Sudanese President Omar al-Bashir, wanted by the International Criminal Court for genocide, exhibits vulnerabilities that marked the final chapters of Egypt’s Hosni Mubarak and Libya’s Moammar Gaddafi. Meanwhile, he is doubling down on a strategy of starving, bombing and arresting his opponents rather than engaging in meaningful reform.

Since South Sudan seceded, Bashir’s regime has reignited the war in Darfur and is dropping bombs on restive populations in Blue Nile state and the Nuba Mountains. It is stoking potential war with South Sudan and is using excessive force against urban protesters; 2,000 people are now under arrest.

As Sudanese refugees pour into neighboring countries and new reports of thousands of unaccompanied minors — another generation of “lost boys” and “lost girls” — keep Sudan’s suffering on the radar, it’s time to ask what to do about the Bashir government.

How Clinton and other international leaders respond will be crucial in determining whether he hangs on, like his counterpart in Syria, or goes the way of other Middle Eastern and North African dictators caught up in the winds of regional change.

Since the National Congress Party came to power in Sudan in a 1989 military coup, the United States and the broader international community have invested in a series of negotiations between Khartoum and its myriad opponents. In nearly 23 years, only once has the regime fully implemented any provision of those numerous agreements: the referendum on South Sudan’s status in 2011. And that took place only because of a massive diplomatic effort, in which the United States, other key countries and finally even China pressured Bashir into accepting the process and its result.

Bashir’s coterie in Khartoum stays in power by dividing and conquering its opponents, rather than by opening avenues for their political and economic involvement. The ruling party’s support base inside Sudan is so small that, if it kept to its agreements and allowed opponents to freely participate in elections and governing, coalitions would immediately form to elbow it out of the equation. The regime would have to radically adapt or lose power. Therefore, Bashir is taking no chances that the Arab Spring might be followed by a Sudan Summer.

Over the regime’s two decades in power, the central issues surrounding good governance in Sudan — eliminating corruption, promoting democracy, supporting equality and the rule of law, and even ending mass atrocities — have been subordinated in the quest for short-term cease-fires. The deals have collapsed because none of them has addressed the basic violations of rights, which are at the core of every one of Sudan’s conflicts and the current protests.

Another peace process is in the works, and it may yield a deal on how to divide oil revenue originating in South Sudan but traveling through Sudan’s pipelines and port. Desperation can sometimes drive compromise, and these are desperate times in both countries. But diplomatic efforts must also address the civil war raging in Sudan, which means zeroing in on the core problem of governance in Khartoum that continues to manufacture war and misery.

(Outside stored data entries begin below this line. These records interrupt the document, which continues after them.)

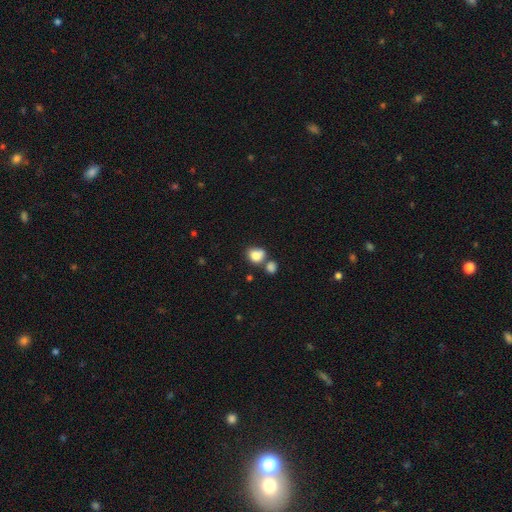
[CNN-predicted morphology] Smooth or featured?
  - smooth: 81% *
  - star or artifact: 10%
  - featured or disk: 9%
How rounded?
  - round: 55% *
  - in between: 44%
  - cigar-shaped: 1%
Merging?
  - none: 44% *
  - merger: 36%
  - minor disturbance: 15%
  - major disturbance: 6%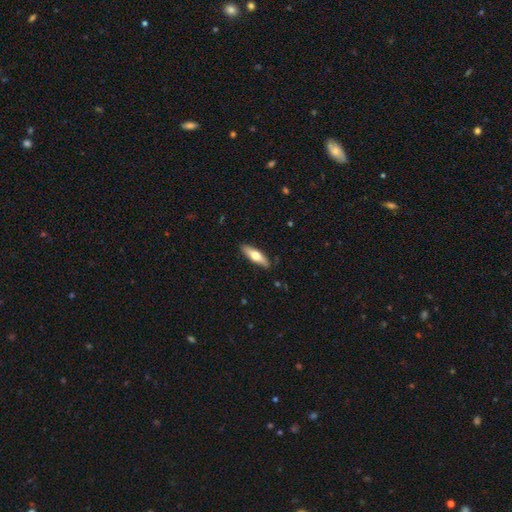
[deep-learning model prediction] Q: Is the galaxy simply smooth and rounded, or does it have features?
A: smooth — 58%.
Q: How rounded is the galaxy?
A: cigar-shaped — 57%.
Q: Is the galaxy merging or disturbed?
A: none — 88%.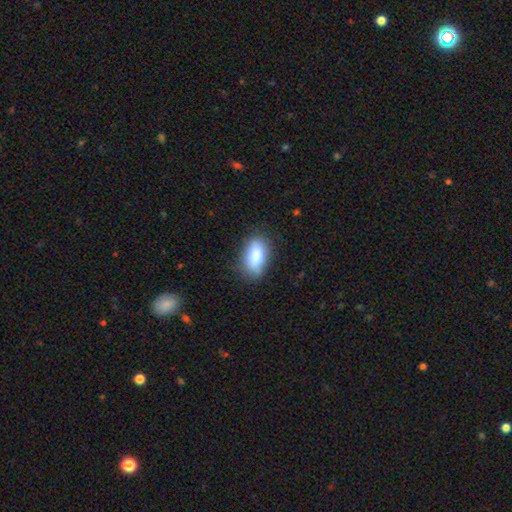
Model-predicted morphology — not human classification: smooth 84%, featured or disk 8%, star or artifact 7%. Down the decision tree: how rounded — in between (88%); merging — none (75%).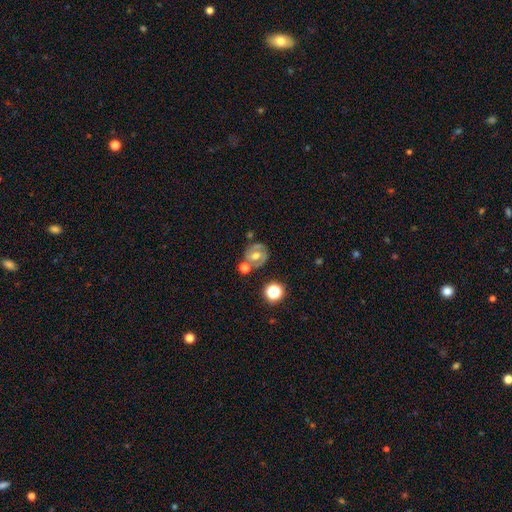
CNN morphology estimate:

Meanwhile, though, it’s time for the United States and others to take a stand with those protesting and fighting — and dying — for democracy in Sudan. This support can take many forms, including rapid and substantial support to the Sudanese opposition and civil society, which are working assiduously for real democratic transformation. Washington and others should also work within and outside the U.N. Security Council to create a meaningful consequence for Khartoum’s aerial bombing and humanitarian aid blockade.

Now that the specter of mass starvation is looming in Sudan’s war zones, and Sudan’s cities are pulsating with demand for change, the international community must respond more creatively and forcefully, lest an outcome more like Syria than Libya result. If change can be achieved in Sudan, the country could become a catalyst for peace in the region, rather than the engine of war and terror it has been for nearly a quarter-century.